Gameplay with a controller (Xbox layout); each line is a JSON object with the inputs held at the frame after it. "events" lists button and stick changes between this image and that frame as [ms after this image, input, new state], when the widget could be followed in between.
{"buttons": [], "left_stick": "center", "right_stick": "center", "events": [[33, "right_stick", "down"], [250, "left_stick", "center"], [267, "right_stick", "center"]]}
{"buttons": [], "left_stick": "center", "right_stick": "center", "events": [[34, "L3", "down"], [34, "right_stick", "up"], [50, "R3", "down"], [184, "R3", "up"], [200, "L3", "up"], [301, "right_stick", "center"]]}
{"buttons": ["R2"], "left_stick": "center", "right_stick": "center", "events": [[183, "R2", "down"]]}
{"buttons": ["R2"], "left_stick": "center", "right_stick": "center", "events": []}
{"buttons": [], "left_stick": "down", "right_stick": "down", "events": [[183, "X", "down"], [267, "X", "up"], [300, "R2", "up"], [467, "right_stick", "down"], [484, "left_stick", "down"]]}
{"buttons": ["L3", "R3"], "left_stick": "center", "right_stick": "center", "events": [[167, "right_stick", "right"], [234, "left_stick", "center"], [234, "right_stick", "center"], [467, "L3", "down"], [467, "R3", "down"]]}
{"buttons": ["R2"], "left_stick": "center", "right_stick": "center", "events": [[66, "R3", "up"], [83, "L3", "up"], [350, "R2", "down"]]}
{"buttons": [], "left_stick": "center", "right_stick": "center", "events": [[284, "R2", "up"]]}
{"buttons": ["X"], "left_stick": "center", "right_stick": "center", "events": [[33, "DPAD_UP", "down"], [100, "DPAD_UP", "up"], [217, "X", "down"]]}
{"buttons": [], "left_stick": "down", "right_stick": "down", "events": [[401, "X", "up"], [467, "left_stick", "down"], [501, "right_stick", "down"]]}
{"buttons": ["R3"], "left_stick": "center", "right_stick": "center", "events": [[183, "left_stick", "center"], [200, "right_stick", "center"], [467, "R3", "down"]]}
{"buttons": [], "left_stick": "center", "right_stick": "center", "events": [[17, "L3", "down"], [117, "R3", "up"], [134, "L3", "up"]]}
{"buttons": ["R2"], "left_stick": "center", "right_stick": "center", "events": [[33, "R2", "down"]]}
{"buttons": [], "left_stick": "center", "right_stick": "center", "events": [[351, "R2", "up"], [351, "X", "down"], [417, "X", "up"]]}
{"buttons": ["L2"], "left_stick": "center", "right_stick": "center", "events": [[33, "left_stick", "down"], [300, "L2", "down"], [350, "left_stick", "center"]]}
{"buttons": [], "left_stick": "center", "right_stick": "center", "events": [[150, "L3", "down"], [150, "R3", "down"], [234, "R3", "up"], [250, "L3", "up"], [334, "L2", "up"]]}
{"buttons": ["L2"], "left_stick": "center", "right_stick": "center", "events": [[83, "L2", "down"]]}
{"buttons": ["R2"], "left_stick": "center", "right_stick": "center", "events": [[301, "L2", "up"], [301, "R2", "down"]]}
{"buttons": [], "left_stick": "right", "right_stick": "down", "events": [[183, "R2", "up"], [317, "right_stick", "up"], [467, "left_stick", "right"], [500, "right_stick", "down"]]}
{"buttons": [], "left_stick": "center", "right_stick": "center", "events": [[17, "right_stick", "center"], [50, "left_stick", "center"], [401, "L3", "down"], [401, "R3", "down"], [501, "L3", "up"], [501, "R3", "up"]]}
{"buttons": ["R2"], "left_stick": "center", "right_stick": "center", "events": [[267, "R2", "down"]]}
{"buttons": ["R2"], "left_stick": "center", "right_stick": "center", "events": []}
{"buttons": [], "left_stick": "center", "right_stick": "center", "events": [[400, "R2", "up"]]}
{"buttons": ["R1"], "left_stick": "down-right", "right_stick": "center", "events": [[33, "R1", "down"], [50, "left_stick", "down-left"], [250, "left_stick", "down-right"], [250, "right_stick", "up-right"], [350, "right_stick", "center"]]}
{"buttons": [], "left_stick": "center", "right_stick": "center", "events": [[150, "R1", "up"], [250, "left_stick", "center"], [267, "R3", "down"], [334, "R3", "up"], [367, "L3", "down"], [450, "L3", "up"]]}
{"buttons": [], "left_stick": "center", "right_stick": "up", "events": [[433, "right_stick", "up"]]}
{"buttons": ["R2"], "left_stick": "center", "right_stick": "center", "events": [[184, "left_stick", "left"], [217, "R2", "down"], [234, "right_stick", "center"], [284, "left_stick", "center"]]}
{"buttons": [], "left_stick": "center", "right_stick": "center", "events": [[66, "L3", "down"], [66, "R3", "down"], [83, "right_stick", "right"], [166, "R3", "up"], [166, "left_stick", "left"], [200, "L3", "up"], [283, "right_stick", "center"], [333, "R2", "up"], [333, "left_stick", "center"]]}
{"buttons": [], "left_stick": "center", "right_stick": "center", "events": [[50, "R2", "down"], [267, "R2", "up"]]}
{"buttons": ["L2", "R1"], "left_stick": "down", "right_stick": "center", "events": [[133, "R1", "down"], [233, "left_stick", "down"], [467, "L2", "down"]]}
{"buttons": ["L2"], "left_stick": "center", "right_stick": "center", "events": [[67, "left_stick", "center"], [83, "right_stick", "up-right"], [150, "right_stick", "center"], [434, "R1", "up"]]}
===
Would you output every line of the listing exactly as given?

Gameplay with a controller (Xbox layout); each line is a JSON object with the inputs held at the frame after it. "events" lists button and stick changes between this image and that frame as [ms after this image, input, new state], when the widget could be followed in between.
{"buttons": [], "left_stick": "center", "right_stick": "center", "events": [[33, "right_stick", "down"], [250, "left_stick", "center"], [267, "right_stick", "center"]]}
{"buttons": [], "left_stick": "center", "right_stick": "center", "events": [[34, "L3", "down"], [34, "right_stick", "up"], [50, "R3", "down"], [184, "R3", "up"], [200, "L3", "up"], [301, "right_stick", "center"]]}
{"buttons": ["R2"], "left_stick": "center", "right_stick": "center", "events": [[183, "R2", "down"]]}
{"buttons": ["R2"], "left_stick": "center", "right_stick": "center", "events": []}
{"buttons": [], "left_stick": "down", "right_stick": "down", "events": [[183, "X", "down"], [267, "X", "up"], [300, "R2", "up"], [467, "right_stick", "down"], [484, "left_stick", "down"]]}
{"buttons": ["L3", "R3"], "left_stick": "center", "right_stick": "center", "events": [[167, "right_stick", "right"], [234, "left_stick", "center"], [234, "right_stick", "center"], [467, "L3", "down"], [467, "R3", "down"]]}
{"buttons": ["R2"], "left_stick": "center", "right_stick": "center", "events": [[66, "R3", "up"], [83, "L3", "up"], [350, "R2", "down"]]}
{"buttons": [], "left_stick": "center", "right_stick": "center", "events": [[284, "R2", "up"]]}
{"buttons": ["X"], "left_stick": "center", "right_stick": "center", "events": [[33, "DPAD_UP", "down"], [100, "DPAD_UP", "up"], [217, "X", "down"]]}
{"buttons": [], "left_stick": "down", "right_stick": "down", "events": [[401, "X", "up"], [467, "left_stick", "down"], [501, "right_stick", "down"]]}
{"buttons": ["R3"], "left_stick": "center", "right_stick": "center", "events": [[183, "left_stick", "center"], [200, "right_stick", "center"], [467, "R3", "down"]]}
{"buttons": [], "left_stick": "center", "right_stick": "center", "events": [[17, "L3", "down"], [117, "R3", "up"], [134, "L3", "up"]]}
{"buttons": ["R2"], "left_stick": "center", "right_stick": "center", "events": [[33, "R2", "down"]]}
{"buttons": [], "left_stick": "center", "right_stick": "center", "events": [[351, "R2", "up"], [351, "X", "down"], [417, "X", "up"]]}
{"buttons": ["L2"], "left_stick": "center", "right_stick": "center", "events": [[33, "left_stick", "down"], [300, "L2", "down"], [350, "left_stick", "center"]]}
{"buttons": [], "left_stick": "center", "right_stick": "center", "events": [[150, "L3", "down"], [150, "R3", "down"], [234, "R3", "up"], [250, "L3", "up"], [334, "L2", "up"]]}
{"buttons": ["L2"], "left_stick": "center", "right_stick": "center", "events": [[83, "L2", "down"]]}
{"buttons": ["R2"], "left_stick": "center", "right_stick": "center", "events": [[301, "L2", "up"], [301, "R2", "down"]]}
{"buttons": [], "left_stick": "right", "right_stick": "down", "events": [[183, "R2", "up"], [317, "right_stick", "up"], [467, "left_stick", "right"], [500, "right_stick", "down"]]}
{"buttons": [], "left_stick": "center", "right_stick": "center", "events": [[17, "right_stick", "center"], [50, "left_stick", "center"], [401, "L3", "down"], [401, "R3", "down"], [501, "L3", "up"], [501, "R3", "up"]]}
{"buttons": ["R2"], "left_stick": "center", "right_stick": "center", "events": [[267, "R2", "down"]]}
{"buttons": ["R2"], "left_stick": "center", "right_stick": "center", "events": []}
{"buttons": [], "left_stick": "center", "right_stick": "center", "events": [[400, "R2", "up"]]}
{"buttons": ["R1"], "left_stick": "down-right", "right_stick": "center", "events": [[33, "R1", "down"], [50, "left_stick", "down-left"], [250, "left_stick", "down-right"], [250, "right_stick", "up-right"], [350, "right_stick", "center"]]}
{"buttons": [], "left_stick": "center", "right_stick": "center", "events": [[150, "R1", "up"], [250, "left_stick", "center"], [267, "R3", "down"], [334, "R3", "up"], [367, "L3", "down"], [450, "L3", "up"]]}
{"buttons": [], "left_stick": "center", "right_stick": "up", "events": [[433, "right_stick", "up"]]}
{"buttons": ["R2"], "left_stick": "center", "right_stick": "center", "events": [[184, "left_stick", "left"], [217, "R2", "down"], [234, "right_stick", "center"], [284, "left_stick", "center"]]}
{"buttons": [], "left_stick": "center", "right_stick": "center", "events": [[66, "L3", "down"], [66, "R3", "down"], [83, "right_stick", "right"], [166, "R3", "up"], [166, "left_stick", "left"], [200, "L3", "up"], [283, "right_stick", "center"], [333, "R2", "up"], [333, "left_stick", "center"]]}
{"buttons": [], "left_stick": "center", "right_stick": "center", "events": [[50, "R2", "down"], [267, "R2", "up"]]}
{"buttons": ["L2", "R1"], "left_stick": "down", "right_stick": "center", "events": [[133, "R1", "down"], [233, "left_stick", "down"], [467, "L2", "down"]]}
{"buttons": ["L2"], "left_stick": "center", "right_stick": "center", "events": [[67, "left_stick", "center"], [83, "right_stick", "up-right"], [150, "right_stick", "center"], [434, "R1", "up"]]}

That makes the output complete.